[petsc-dev] Deflated Krylov solvers for PETSc

Barry Smith bsmith at mcs.anl.gov
Fri Mar 1 21:52:25 CST 2013


On Mar 1, 2013, at 9:40 PM, Jie Chen <jiechen at mcs.anl.gov> wrote:

> I think the number of deflation vectors should not be large. So the K_c here is a small matrix, and whether Y is dense or sparse does not make a big difference. In this regard, deflation is not exactly the same as one V-cycle. For multigrid, you coarsen a grid of size 1,000,000 to 500,000. But for deflation, you reduce 1,000,000 to 10 or 50. Make sense?

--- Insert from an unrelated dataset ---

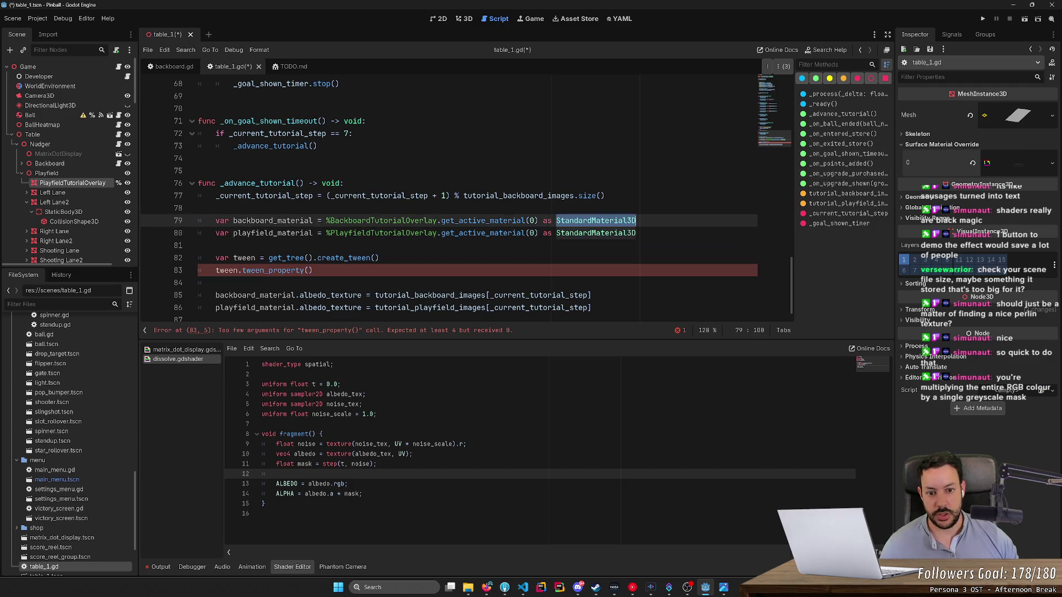
pyautogui.write('Shader')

   This has always been the biggest puzzler for deflation. Say one has a 1 billion unknown linear system; simple elliptic problem so the eigenvalues are distributed between lambda_min and lambda_max with the ratio of lambda_max over lambda_min is pretty big. Now deflate out 50 eigenvalues, so what? how can deflating out 50 eigenvalues even if they are the most extreme really affect the convergence rate very much? It is 50 out of 1 billion. Seems too magical to be believable?

   Barry

> 
> Jie
> 
> 
> 
> ----- Original Message -----
> From: "Jed Brown" <jedbrown at mcs.anl.gov>
> To: "For users of the development version of PETSc" <petsc-dev at mcs.anl.gov>
> Sent: Friday, March 1, 2013 3:07:23 PM
> Subject: Re: [petsc-dev] Deflated Krylov solvers for PETSc
> 
> 
> I think the most common deflation approach is to use estimates of the most global eigenvectors. Those are dense, so we can construct the coarse operator as 
> 
> 
> K_c = Y^T * (P^{-1} A) * Y 
> 
> 
> without further ado. If subdomains aggregates are used for the deflation vectors Y, then we'd really like to exploit their sparsity. We would seem to want preconditioner application to a special sort of sparse matrix.